Parmi les solutions mises en place par certains laboratoires figure la détection des faux médicaments. Ainsi, chez Merck, un scratch sous blister est mis sur les boîtes de médicaments. Les acheteurs, pour être sûr d’avoir acheté un bon produit, peuvent envoyer l’image par messagerie au laboratoire qui certifie au consommateur l’authenticité des médicaments.

Par ailleurs, certains pays adaptent leur arsenal législatif et juridique pour contrer cette prolifération des faux médicaments. Pour sa part, le groupe pharmaceutique français Sanofi travaille sur la sérialisation des médicaments pour détecter ceux qui sont contrefaits. Mieux, des éléments sont ajoutés sur les paquets de médicaments et ne sont visibles qu’avec un lecteur approprié dont disposent les douanes et les opérateurs membres du réseau de l’entreprise.

De même, de nouvelles entreprises, Pedigre Network, Goldkeys et Sproxil, ont lancé des solutions informatiques qui facilitent l’authentification des médicaments grâce à des codes cryptés. Les laboratoires pharmaceutiques homologués font figurer sur les boîtes de leurs emballages un code crypté qui n’est détecté que par les applications développées par ces entreprises.

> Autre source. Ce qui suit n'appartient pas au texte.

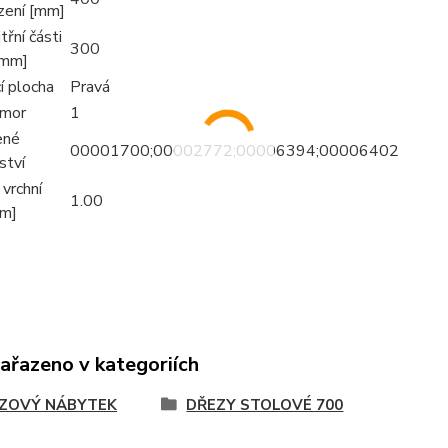
ízení [mm]
třní části
300
[mm]
í plocha
Pravá
omor
1
ené
00001700;00002772;00006394;00006402
ství
vrchní
1.00
mm]
zařazeno v kategoriích
ZOVÝ NÁBYTEK
DŘEZY STOLOVÉ 700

En outre, tous les grands laboratoires pharmaceutiques contribuent à la lutte contre les faux médicaments en Afrique en dépêchant des équipes, des contrôleurs et des équipements nécessaires à la lutte contre la falsification des médicaments. Ils agissent aussi sur le sprix en offrant des médicaments à des prix bas pour faciliter l'accès aux populations pauvres.

Reste qu’à l’instar du trafic de drogue, la rentabilité de ce trafic est telle que les falsificateurs trouvent toujours les moyens de contourne les obstacles qui se dressent devant eux.